Формулировка задания: Воспроизведите дословно весь текст страницы о процессе над генеральшей Марией Зотовой.

Текст страницы:
---------------
Российское дворянство было потрясено публичным процессом по делу генеральши Марии Зотовой, поместья которой за бесчеловечное отношение к крепостным было продано с торгов в пользу солдат-инвалидов и увечных крестьян. Генерал-прокурору Сената графу Алексею Ивановичу Глебову было приказано начать следствие по делу многих дворян-изуверов. Император издал в этой связи отдельный указ, первый в российском законодательстве, квалифицирующий убийство помещиками своих крестьян как «тиранское мучение», за которое таких землевладельцев наказывали пожизненной ссылкой.

Отныне крестьян запрещалось наказывать батогами, что часто приводило к их гибели, - «для этого использовать только розги, коими сечь токмо по мягким местам, дабы не допустить членовредительства».
---------------
Исходные данные:
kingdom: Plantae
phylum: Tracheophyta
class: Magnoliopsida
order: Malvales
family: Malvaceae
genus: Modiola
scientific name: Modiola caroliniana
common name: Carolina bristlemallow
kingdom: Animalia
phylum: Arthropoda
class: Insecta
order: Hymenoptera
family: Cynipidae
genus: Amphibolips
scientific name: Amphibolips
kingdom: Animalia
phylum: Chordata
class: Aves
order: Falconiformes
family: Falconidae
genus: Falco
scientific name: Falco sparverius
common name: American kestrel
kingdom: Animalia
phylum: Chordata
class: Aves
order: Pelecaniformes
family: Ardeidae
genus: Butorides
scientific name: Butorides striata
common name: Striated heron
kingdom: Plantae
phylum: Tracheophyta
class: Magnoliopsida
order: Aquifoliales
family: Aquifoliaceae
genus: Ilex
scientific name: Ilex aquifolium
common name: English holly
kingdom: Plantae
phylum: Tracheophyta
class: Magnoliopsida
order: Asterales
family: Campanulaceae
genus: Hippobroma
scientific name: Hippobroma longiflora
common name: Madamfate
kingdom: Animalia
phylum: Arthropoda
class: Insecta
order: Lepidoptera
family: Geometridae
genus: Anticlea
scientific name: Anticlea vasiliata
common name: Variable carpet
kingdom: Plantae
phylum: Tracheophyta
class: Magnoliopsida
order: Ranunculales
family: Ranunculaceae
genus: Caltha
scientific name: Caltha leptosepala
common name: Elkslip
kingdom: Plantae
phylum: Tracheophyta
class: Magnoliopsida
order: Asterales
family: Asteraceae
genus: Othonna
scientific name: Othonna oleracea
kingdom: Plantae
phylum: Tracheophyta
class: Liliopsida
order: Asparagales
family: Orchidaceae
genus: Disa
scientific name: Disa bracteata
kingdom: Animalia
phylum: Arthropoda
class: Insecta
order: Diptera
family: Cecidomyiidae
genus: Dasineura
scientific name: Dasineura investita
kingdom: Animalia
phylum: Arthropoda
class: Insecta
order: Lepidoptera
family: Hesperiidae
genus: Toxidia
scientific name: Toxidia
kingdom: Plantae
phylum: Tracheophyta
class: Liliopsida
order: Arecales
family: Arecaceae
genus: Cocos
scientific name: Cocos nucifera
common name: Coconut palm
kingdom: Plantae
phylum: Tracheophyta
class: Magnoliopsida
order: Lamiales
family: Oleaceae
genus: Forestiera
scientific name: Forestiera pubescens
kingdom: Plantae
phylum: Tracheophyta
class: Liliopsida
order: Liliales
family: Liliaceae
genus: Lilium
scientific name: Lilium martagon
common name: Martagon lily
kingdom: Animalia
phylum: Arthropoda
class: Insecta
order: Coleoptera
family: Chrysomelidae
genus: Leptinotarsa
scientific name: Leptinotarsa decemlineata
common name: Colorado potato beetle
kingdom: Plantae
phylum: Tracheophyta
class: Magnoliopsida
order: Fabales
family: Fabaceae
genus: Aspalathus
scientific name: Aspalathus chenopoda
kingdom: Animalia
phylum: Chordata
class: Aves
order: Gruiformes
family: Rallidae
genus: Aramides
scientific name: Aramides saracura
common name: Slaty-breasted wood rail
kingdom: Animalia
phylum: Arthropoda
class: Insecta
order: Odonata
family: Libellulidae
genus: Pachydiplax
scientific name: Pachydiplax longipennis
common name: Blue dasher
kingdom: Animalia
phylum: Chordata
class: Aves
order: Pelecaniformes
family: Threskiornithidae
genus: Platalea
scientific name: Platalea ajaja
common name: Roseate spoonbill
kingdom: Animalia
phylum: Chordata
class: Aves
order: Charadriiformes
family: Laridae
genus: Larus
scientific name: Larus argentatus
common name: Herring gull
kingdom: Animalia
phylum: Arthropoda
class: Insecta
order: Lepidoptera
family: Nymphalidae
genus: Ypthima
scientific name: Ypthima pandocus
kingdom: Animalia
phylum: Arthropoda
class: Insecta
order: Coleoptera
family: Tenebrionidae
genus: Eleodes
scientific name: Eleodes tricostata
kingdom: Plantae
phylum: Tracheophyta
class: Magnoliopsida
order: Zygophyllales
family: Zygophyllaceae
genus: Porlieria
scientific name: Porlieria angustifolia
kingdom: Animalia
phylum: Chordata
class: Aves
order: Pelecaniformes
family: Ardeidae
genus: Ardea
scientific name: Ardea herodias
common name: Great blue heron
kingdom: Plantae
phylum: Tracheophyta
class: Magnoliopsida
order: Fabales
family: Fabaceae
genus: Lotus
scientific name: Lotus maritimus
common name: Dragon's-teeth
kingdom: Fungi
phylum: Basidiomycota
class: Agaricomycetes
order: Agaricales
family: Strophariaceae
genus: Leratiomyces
---------------
Правильный ответ:
Российское дворянство было потрясено публичным процессом по делу генеральши Марии Зотовой, поместья которой за бесчеловечное отношение к крепостным было продано с торгов в пользу солдат-инвалидов и увечных крестьян. Генерал-прокурору Сената графу Алексею Ивановичу Глебову было приказано начать следствие по делу многих дворян-изуверов. Император издал в этой связи отдельный указ, первый в российском законодательстве, квалифицирующий убийство помещиками своих крестьян как «тиранское мучение», за которое таких землевладельцев наказывали пожизненной ссылкой.

Отныне крестьян запрещалось наказывать батогами, что часто приводило к их гибели, - «для этого использовать только розги, коими сечь токмо по мягким местам, дабы не допустить членовредительства».